| EXERCISE DIRECTIONS |
Check every line below for the word "with" and copy the ones that have it.

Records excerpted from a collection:
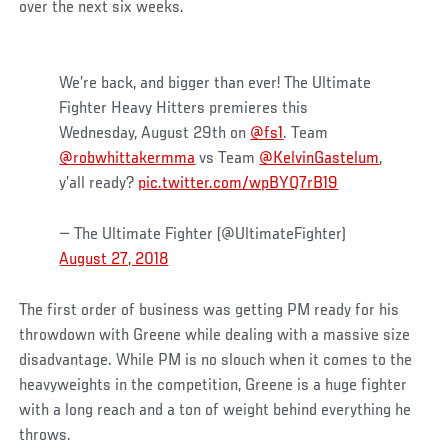
over the next six weeks.
We’re back, and bigger than ever! The Ultimate
Fighter Heavy Hitters premieres this
Wednesday, August 29th on
@fs1
. Team
@robwhittakermma
vs Team
@KelvinGastelum
,
y’all ready?
pic.twitter.com/wpBYQ7rB19
— The Ultimate Fighter (@UltimateFighter)
August 27, 2018
The first order of business was getting PM ready for his
throwdown with Greene while dealing with a massive size
disadvantage. While PM is no slouch when it comes to the
heavyweights in the competition, Greene is a huge fighter
with a long reach and a ton of weight behind everything he
throws.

| OUTPUT OF THE EXERCISE |
throwdown with Greene while dealing with a massive size
with a long reach and a ton of weight behind everything he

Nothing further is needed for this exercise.